I am working on a drug reaction problem in which I need to extract tweets and label the tweets (binary-reaction due to drug or not). But since I don't have domain knowledge, and clustering would also not help me in labelling them, I thought of using semi-supervised learning as one labelled small labelled dataset of around 400 tweets is available. So I will be training my model on those 400 tweets and then make predictions on the tweets that I extracted for labelling.
I know since 400 tweets is very less so its predictions on my extracted tweets would be really poor. But ignoring that, I am facing another problem. In NLP, we map every word in the dataset during preprocessing. Suppose bag-of-words or create word embedding, word2vec or tf-idf vector. So during prediction when I run the preprocessing on my extracted tweets, it throws an error for the new words in this extracted tweets dataset.
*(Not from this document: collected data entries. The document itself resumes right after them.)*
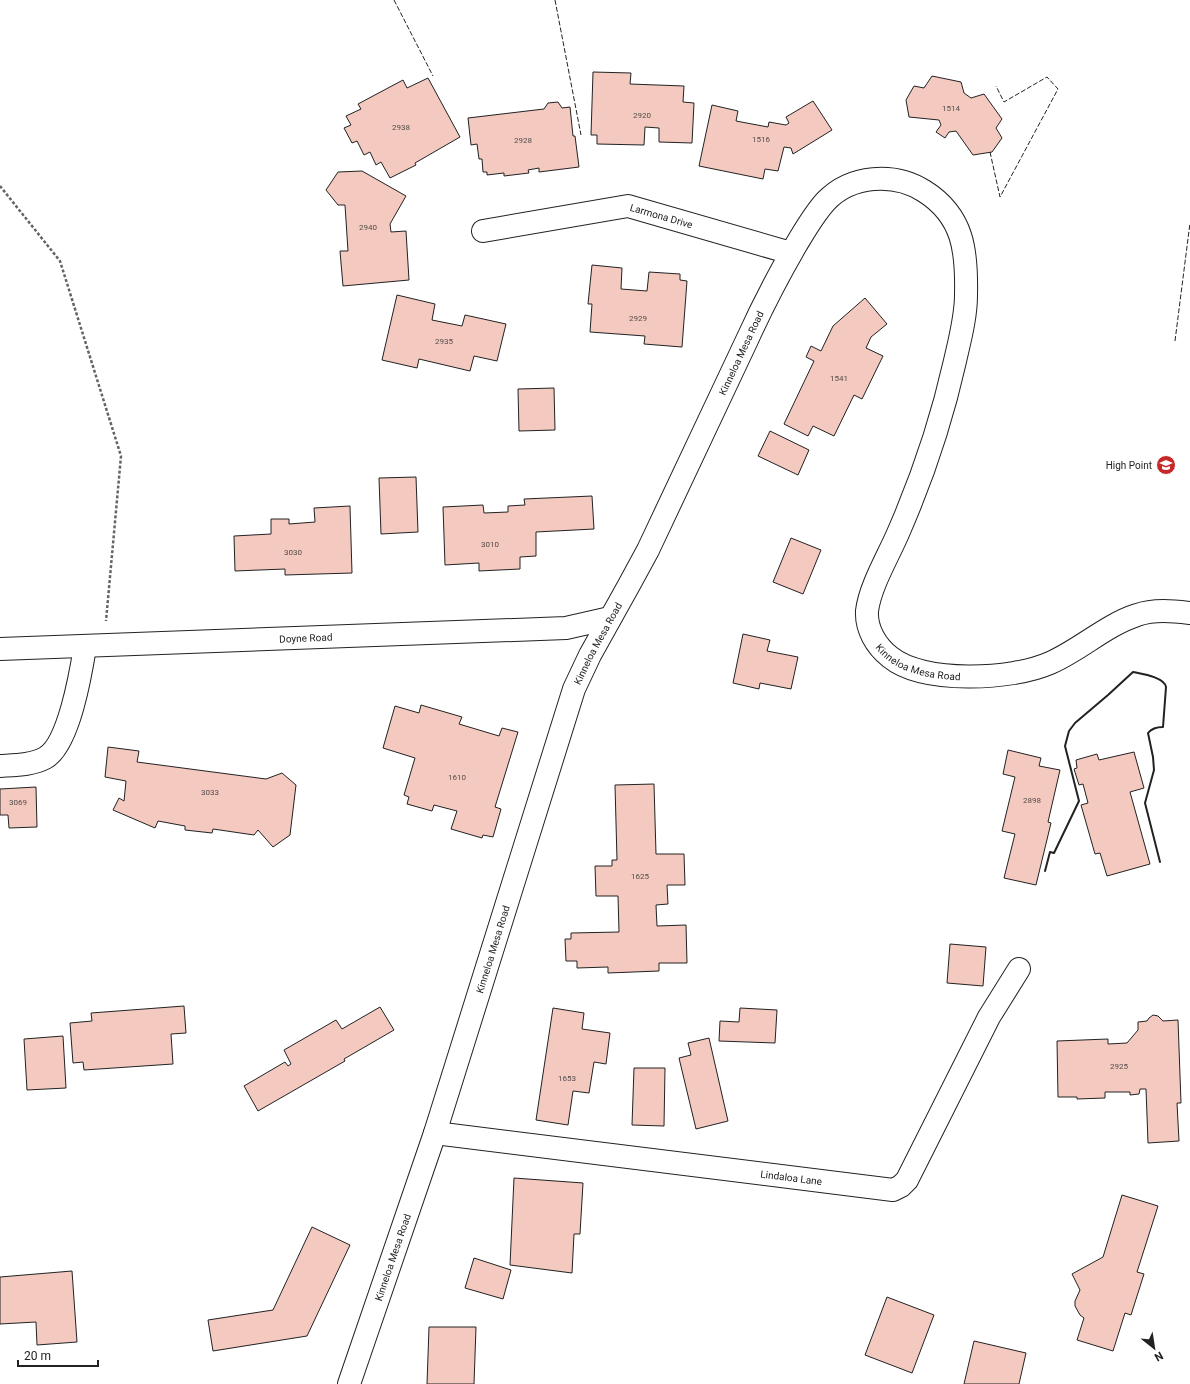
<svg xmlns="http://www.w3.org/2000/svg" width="1190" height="1384" font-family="Roboto,sans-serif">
<rect width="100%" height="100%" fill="#fff"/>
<g fill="#f3c9c0" stroke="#222">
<polygon points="593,72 631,73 630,84 684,86 683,102 694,103 692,143 659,142 659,128 645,127 644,145 597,144 597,135 591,135"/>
<polygon points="932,76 961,82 964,93 971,98 984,94 1002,119 996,128 1002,138 992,152 973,155 956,131 949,132 945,138 936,132 941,125 939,120 909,117 906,100 914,86 924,88"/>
<polygon points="428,78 460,137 415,163 416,165 390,178 381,162 376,165 370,152 364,155 357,141 352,143 344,128 351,125 346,116 361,109 358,104 403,80 407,88"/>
<polygon points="813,101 832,130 793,154 791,148 784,147 778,171 765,169 763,179 699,166 712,105 738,111 736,121 768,127 769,122 786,125 789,123 786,117"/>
<polygon points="558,102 562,108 570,107 573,136 575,136 579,167 539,172 539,168 528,170 529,173 504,176 504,173 487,175 487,172 483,172 482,159 479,159 477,144 471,145 468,118 544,109 548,103"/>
<polygon points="362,171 406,196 390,224 391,232 406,231 409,280 343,286 340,251 348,251 345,205 338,205 326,190 338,172"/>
<polygon points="592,265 622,268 621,289 647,291 649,272 680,274 680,280 687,281 682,347 644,344 645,336 590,332 592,304 588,304"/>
<polygon points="397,295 435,304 432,320 462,326 465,315 506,324 497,361 474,356 470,371 419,359 417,368 382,360"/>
<polygon points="865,298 887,324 871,337 866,348 883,356 862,399 854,395 834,436 813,426 808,436 784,424 814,361 806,357 811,346 821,351 833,326"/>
<polygon points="554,388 555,430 519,431 518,389"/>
<polygon points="770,431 809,450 798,475 758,456"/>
<polygon points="416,477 418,532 381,534 379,478"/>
<polygon points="592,496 594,529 536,532 536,556 520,557 520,569 479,571 479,563 445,565 443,507 483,505 484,513 508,512 508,506 525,505 524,499"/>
<polygon points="350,506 352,573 285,575 285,569 235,571 234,536 271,534 271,519 289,519 289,524 315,522 314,508"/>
<polygon points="791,538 821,550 803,594 773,582"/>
<polygon points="743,634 770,640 767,651 798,657 791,689 760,683 759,689 733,683"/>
<polygon points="421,705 462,717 459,724 499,736 502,728 518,732 495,807 501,809 493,837 483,835 482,838 451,829 457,811 434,805 432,811 407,804 409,797 404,795 415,758 383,748 395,706 419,713"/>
<polygon points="108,747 139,751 137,762 266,779 282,773 296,785 290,835 273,847 258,830 254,835 213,829 212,833 185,830 185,826 158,821 155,828 113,810 119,798 124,801 126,781 105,777"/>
<polygon points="1008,750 1041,758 1039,766 1060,770 1048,822 1051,823 1036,885 1004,878 1015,834 1002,831 1015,777 1003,774"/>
<polygon points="1134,752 1144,788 1130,792 1150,864 1107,876 1100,853 1095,854 1081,805 1088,803 1083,784 1079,785 1074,769 1077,768 1076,760 1097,754 1099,760"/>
<polygon points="654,784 656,854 684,854 685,885 667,885 668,904 656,905 657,926 686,925 687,963 659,963 659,971 608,973 608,967 577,968 577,961 566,961 565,939 571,939 571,933 619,932 618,896 596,896 595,866 612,866 612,860 617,860 615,785"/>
<polygon points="36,787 37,827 9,828 8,815 0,815 0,789"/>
<polygon points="950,944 986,947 983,986 947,983"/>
<polygon points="184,1006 186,1033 171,1034 173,1064 84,1070 83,1062 73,1063 70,1023 92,1021 91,1013"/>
<polygon points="380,1007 394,1030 344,1059 345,1061 258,1111 244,1086 285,1062 288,1066 291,1064 284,1050 336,1020 342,1029"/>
<polygon points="553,1008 584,1013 582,1029 610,1033 606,1064 594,1062 589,1093 573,1091 568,1125 536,1120"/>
<polygon points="740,1008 777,1010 775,1043 719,1041 720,1021 739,1022"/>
<polygon points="1153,1015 1158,1016 1163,1021 1178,1020 1181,1103 1177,1103 1179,1141 1148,1143 1146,1089 1140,1089 1139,1094 1130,1095 1130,1092 1105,1092 1105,1098 1077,1099 1077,1097 1058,1097 1057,1041 1108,1039 1108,1044 1127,1043 1138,1030 1138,1022 1147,1021 1149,1018"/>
<polygon points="63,1036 66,1088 27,1090 24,1039"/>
<polygon points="709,1038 728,1121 696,1129 679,1058 691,1055 688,1043"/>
<polygon points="634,1068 665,1068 664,1126 632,1125"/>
<polygon points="514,1178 583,1183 580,1234 574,1234 572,1273 510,1265"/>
<polygon points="1122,1195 1158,1206 1137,1272 1144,1274 1131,1315 1125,1313 1113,1351 1077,1340 1084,1318 1080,1315 1075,1306 1075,1301 1080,1290 1072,1274 1103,1257"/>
<polygon points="312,1227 350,1245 307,1336 213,1351 208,1320 273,1310"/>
<polygon points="474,1258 511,1270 503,1299 465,1288"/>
<polygon points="72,1271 77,1342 37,1345 36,1322 0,1324 0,1277"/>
<polygon points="887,1297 934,1315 912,1373 865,1355"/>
<polygon points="429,1327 476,1327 474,1384 427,1384"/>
<polygon points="974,1341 1026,1353 1019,1384 964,1384"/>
</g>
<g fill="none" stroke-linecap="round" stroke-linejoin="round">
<defs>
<g id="minor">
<path id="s1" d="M483 231 628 206 791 253"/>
<path id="s2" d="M0 649 566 628 610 618"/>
<path d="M0 766C15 765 32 765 45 758 69 745 81 672 85 647"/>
<path id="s3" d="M435 1133 893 1190 901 1186 907 1180 989 1017 1019 969"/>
<path id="s4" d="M349 1384 435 1133 574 689 590 655 629 585 648 550C681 480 714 410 747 340 762 307 778 276 796 245 805 230 814 214 826 201 851 175 894 172 924 191 964 216 967 252 966 295 966 317 960 339 955 361 942 419 923 476 899 531 889 555 870 586 867 611 866 629 876 646 890 657 923 684 1012 680 1050 663 1080 650 1106 625 1137 615 1154 609 1173 611 1190 613"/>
</g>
</defs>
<use href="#minor" stroke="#222" stroke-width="24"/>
<polyline stroke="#646464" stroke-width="2.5" stroke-dasharray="3 2" stroke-linecap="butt" points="0,186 60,261 121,456 106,621"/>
<use href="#minor" stroke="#fff" stroke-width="22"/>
<g stroke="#222" stroke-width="1" stroke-dasharray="5 2" stroke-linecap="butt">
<polyline points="394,0 433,76"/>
<polyline points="555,0 581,135"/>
<polyline points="990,152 1000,197 1058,89 1047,77 1004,102 996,86"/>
<polyline points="1175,341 1190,223"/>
</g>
<path stroke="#222" stroke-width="2" d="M1045 871 1050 852 1054 853 1079 801 1065 746 1069 731 1075 723 1108 695 1133 672C1142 674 1164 677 1166 687L1163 727C1157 727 1152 728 1148 733L1153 757 1154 770 1145 803 1160 862"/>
</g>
<defs>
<symbol id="school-disc" viewBox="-11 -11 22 22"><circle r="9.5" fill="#c62828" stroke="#fff"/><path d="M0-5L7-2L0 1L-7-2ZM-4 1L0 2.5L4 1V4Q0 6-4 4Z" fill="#fff"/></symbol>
</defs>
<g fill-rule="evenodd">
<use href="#school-disc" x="1155" y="454" width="22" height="22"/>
</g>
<g text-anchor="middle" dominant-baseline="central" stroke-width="3" stroke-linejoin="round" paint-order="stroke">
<g font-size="8" fill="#564c4a">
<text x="951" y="108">1514</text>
<text x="642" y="115">2920</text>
<text x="401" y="127">2938</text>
<text x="761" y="139">1516</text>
<text x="523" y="140">2928</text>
<text x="368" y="227">2940</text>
<text x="638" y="318">2929</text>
<text x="444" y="341">2935</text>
<text x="839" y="378">1541</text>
<text x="490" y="544">3010</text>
<text x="293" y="552">3030</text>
<text x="457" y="777">1610</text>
<text x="210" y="792">3033</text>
<text x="1032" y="800">2898</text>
<text x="18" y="802">3069</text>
<text x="640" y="876">1625</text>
<text x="1119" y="1066">2925</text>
<text x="567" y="1078">1653</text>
</g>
<g font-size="10" fill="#222" stroke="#fff">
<text stroke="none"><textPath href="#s1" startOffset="182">Larmona Drive</textPath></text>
<text stroke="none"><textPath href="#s4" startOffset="1106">Kinneloa Mesa Road</textPath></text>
<text stroke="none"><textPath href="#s2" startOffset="306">Doyne Road</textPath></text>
<text stroke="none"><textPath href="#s4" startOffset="782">Kinneloa Mesa Road</textPath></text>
<text stroke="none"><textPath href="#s4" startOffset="1920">Kinneloa Mesa Road</textPath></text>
<text stroke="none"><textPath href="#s4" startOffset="458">Kinneloa Mesa Road</textPath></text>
<text stroke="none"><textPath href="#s3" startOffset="359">Lindaloa Lane</textPath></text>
<text stroke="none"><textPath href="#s4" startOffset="134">Kinneloa Mesa Road</textPath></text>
</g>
<g font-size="10" fill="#222" stroke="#fff" text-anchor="end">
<text x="1152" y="465">High Point</text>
</g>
</g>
<g transform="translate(1154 1348) rotate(150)" stroke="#ffffff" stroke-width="3" paint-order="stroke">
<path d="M0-3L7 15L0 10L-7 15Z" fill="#222222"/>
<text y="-6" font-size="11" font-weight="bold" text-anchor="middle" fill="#222222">N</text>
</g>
<path d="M18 1360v6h80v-6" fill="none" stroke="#222222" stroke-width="2"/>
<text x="24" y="1360" font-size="12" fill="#222222" stroke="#ffffff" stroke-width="3" paint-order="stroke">20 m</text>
</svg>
As in my extracted dataset there will be names of new medicines or some English word that was not present in the labelled dataset. And suppose I had created bag-of-words, the structure of bag-of-words changes with the input, so in that case model prediction would be wrong as inputs (bag-of-words) are not based on the same words.
One thing that I have planned to do is combine extracted and labelled dataset and preprocess them together. Then train only on labelled and predict on extracted. This way maybe the predictions would be more accurate and it shouldn't throw any error. Still, is there any specific NLP technique that I can use in preprocessing to deal with this error and get better results?